Groups can be placed inside lookarounds, but capture is rarely useful.
Nevertheless, if it is useful, it will be necessary to be very careful in the
use of a quantifier in a lookbehind: the greed associated with the absence of
backtracking can give a surprising capture. For this reason, use ``\K`` rather than
a positive lookbehind when you have a quantifier (or worse, several) in a
capturing group of the positive lookbehind.

Example of negative lookahead:

``(?![^<>{}]*[>}])``

Placed at the end of the pattern prevents to select within a tag or a style embedded in the file.

Whenever possible, it is always better to "anchor" the lookarounds, to reduce
the number of steps necessary to obtain the result.

Recursion
---------

+--------------------+-----------------------------------------------------------------------------+
| **Representation** | **Meaning**                                                                 |
|                    |                                                                             |
+--------------------+-----------------------------------------------------------------------------+
| ``(?R)``           | Recursion of the entire pattern                                             |
|                    |                                                                             |
+--------------------+-----------------------------------------------------------------------------+
| ``(?1)``           | Recursion of the only pattern of the numbered capturing group, here group 1 |
|                    |                                                                             |
+--------------------+-----------------------------------------------------------------------------+

Recursion is calling oneself. This is useful for balanced queries, such as
quoted strings, which can contain embedded quoted strings. Thus, if during the
processing of a string between double quotation marks, we encounter the
beginning of a new string between double quotation marks, well we know how to
do, and we call ourselves. Then we have a pattern like::

    start-pattern(?>atomic sub-pattern|(?R))*end-pattern

To select a string between double quotation marks without stopping on an embedded string::

    “((?>[^“”]+|(?R))*[^“”]+)”

This template can also be used to modify pairs of tags that can be
embedded, such as ``<div>`` tags.


Special characters
------------------

+--------------------+-------------------+
| **Representation** | **Character**     |
|                    |                   |
+--------------------+-------------------+
| ``\t``             | tabulation        |
|                    |                   |
+--------------------+-------------------+
| ``\n``             | line break        |
|                    |                   |
+--------------------+-------------------+
| ``\x20``           | (breakable) space |
|                    |                   |
+--------------------+-------------------+
| ``\xa0``           | no-break space    |
|                    |                   |
+--------------------+-------------------+

Metacharacters
--------------

Metacharacters are those that have a special meaning for the regex engine. Of
these, twelve must be preceded by an escape character, the backslash (``\``), to
lose their special meaning and become a regular character again::

    ^ . [ ] $ ( ) * + ? | \

Seven other metacharacters do not need to be preceded by a backslash (but can
be without any other consequence)::

    { } ! < > = :


Special characters lose their status if they are used inside a class (between
brackets ``[]``). The closing bracket and the dash have a special status in a
class. Outside the class, the dash is a simple literal, the closing bracket
remains a metacharacter.

The slash (/) and the number sign (or hash character) (#) are not
metacharacters, they don’t need to be escaped.

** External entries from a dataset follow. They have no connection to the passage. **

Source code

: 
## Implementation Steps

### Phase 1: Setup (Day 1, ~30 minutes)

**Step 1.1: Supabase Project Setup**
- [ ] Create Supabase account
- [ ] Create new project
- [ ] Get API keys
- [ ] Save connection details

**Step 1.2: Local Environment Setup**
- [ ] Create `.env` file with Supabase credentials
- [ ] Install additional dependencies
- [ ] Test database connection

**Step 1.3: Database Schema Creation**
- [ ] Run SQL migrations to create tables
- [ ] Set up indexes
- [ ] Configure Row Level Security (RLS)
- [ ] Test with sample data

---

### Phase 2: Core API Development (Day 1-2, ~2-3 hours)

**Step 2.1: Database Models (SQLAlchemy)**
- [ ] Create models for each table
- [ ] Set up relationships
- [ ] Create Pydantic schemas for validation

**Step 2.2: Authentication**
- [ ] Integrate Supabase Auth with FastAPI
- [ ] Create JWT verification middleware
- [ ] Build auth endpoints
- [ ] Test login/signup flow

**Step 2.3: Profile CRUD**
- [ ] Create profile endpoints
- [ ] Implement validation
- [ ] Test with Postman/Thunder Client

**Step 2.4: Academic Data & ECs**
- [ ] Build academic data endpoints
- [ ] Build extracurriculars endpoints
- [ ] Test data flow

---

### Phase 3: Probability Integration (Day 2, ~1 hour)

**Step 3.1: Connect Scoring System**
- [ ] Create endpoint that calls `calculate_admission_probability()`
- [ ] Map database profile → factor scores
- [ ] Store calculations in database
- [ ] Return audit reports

In some tools, like regex101.com with the Python engine, double quotes have the
special status of separator, and must be escaped, or the options changed. This
is not the case in the editor of calibre.

Modes
-----

    ``(?s)``
        Causes the dot (``.``)to match newline characters as well

    ``(?m)``
        Makes the ``^`` and ``$`` anchors match the start and end of lines
        instead of the start and end of the entire string.